The most accurate service-wide count of suicides would have to be provided by the Veterans Administration, but the government agency does not regularly release this information. The most recent count released is a horrifically high 6,000 members who took their lives in 2009. Even this figure may significantly understate the actual count, as approximately 47 percent of returning vets never register with the VA.
Despite the endless platitudes by the political establishment about “supporting the troops,” such figures, along with a continual string of tragedies such as those that occurred in California and Washington state, reveal the real attitude of the ruling elite toward an entire generation of young people. At least one of the homeless victims of the latest rampage in Orange County was a Vietnam war veteran.
In Orange County, the situation for homeless people has sharply deteriorated since the onset of the economic crisis, as it has throughout the rest of the country. Individuals regarded as clinically homeless rose to 2,500 in 2011. Despite steadily rising increases in the affected population, services for these individuals have steadily declined.

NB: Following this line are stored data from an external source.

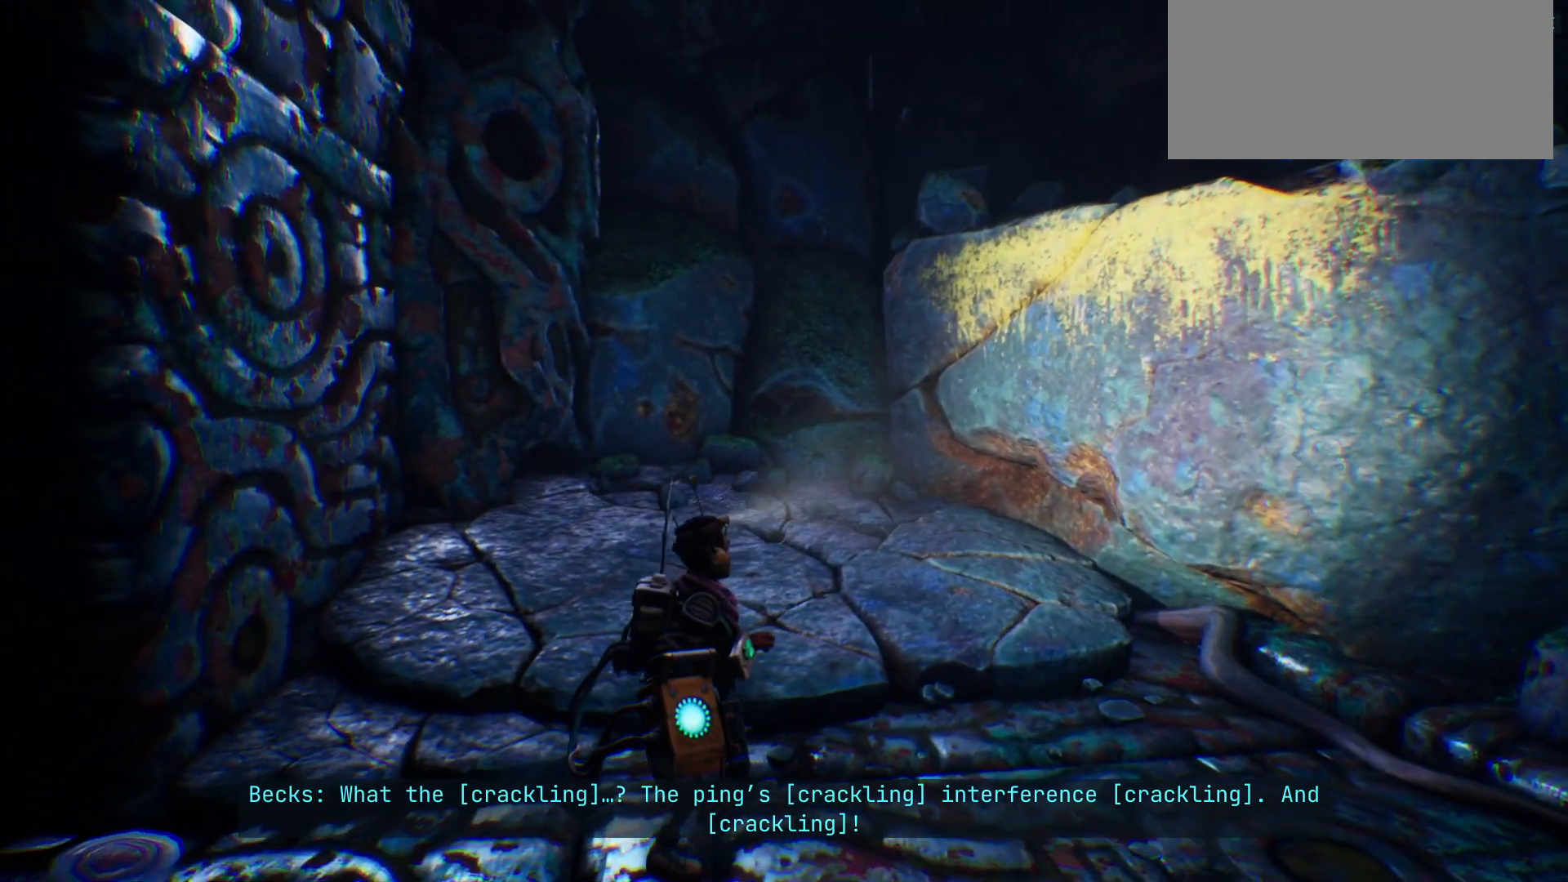
{"keys": [], "events": []}
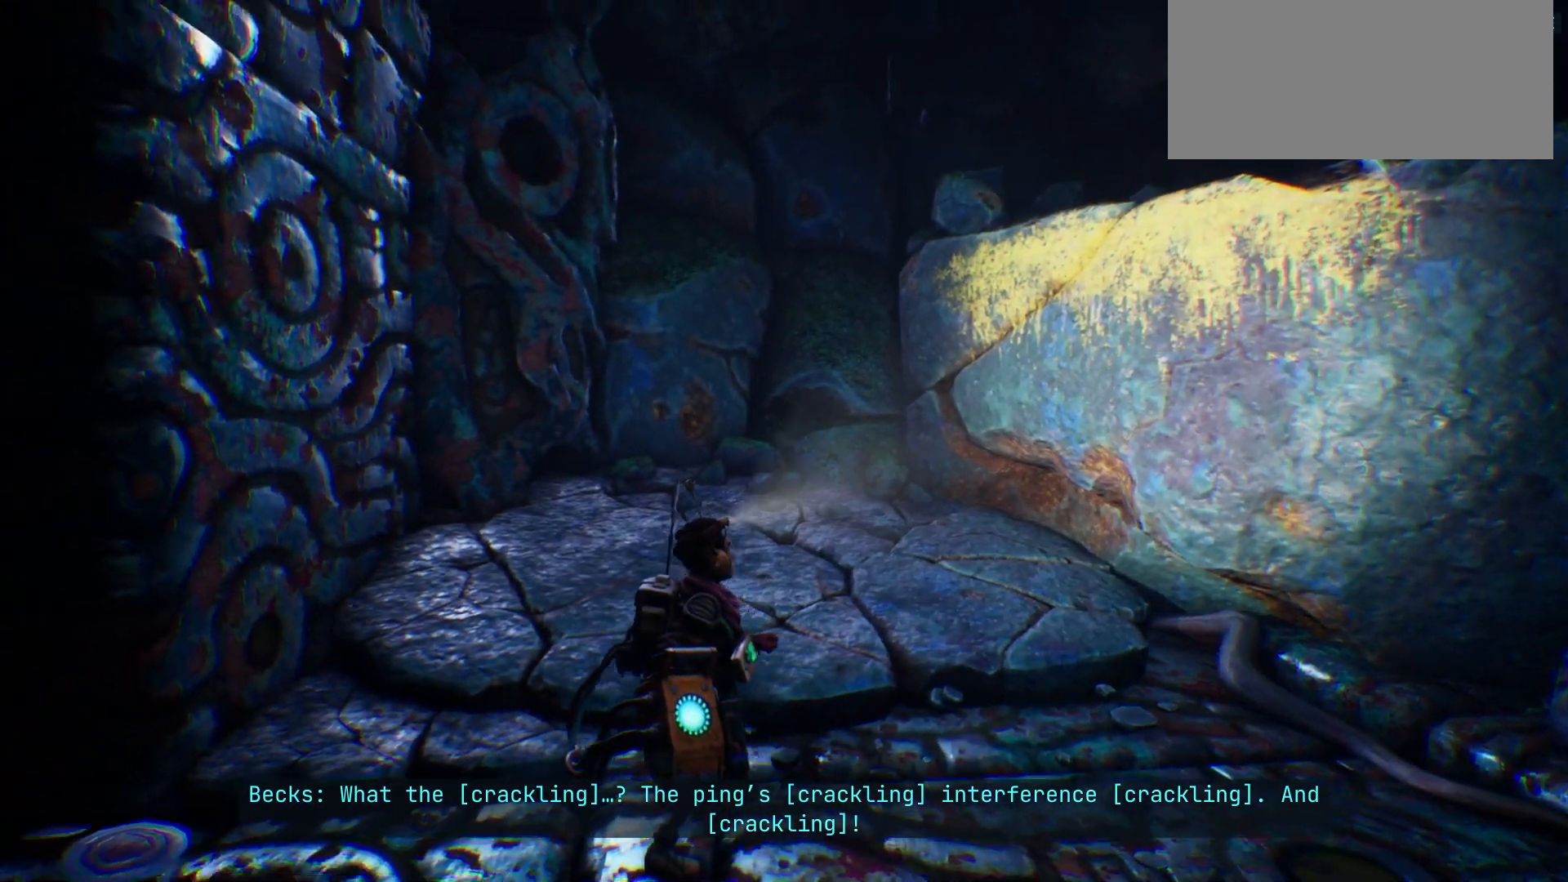
{"keys": [], "events": []}
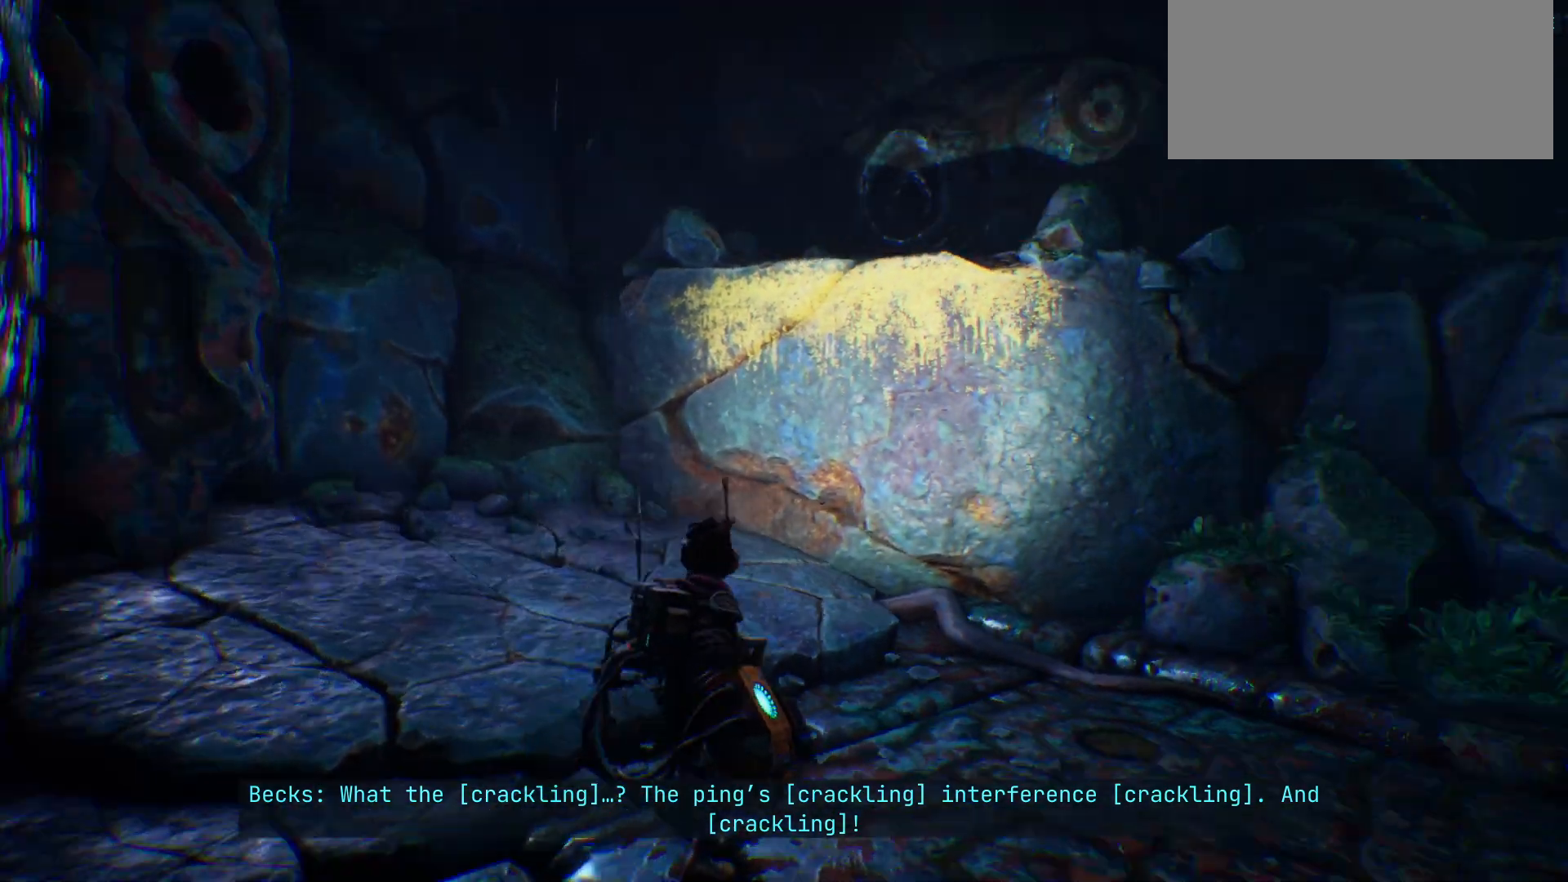
{"keys": [], "events": []}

The last cold weather shelter for homeless individuals in Southern Orange County, a small facility operated by the Capo Beach Calvary Church, closed its doors in February 2011. At the time of its closing, the church was legally allowed to accommodate only 10 homeless people at a time. The 10-bed limit had been implemented as part of zoning ordinances passed by the relatively affluent cities of San Juan Capistrano, Dana Point and Laguna Niguel.
In March 2010, the National Guard Armories of Fullerton and Santa Ana in Northern Orange County ended overnight services for the homeless. Had those services still been available, any one of the four victims of this latest tragedy might have found shelter there on the nights they were murdered.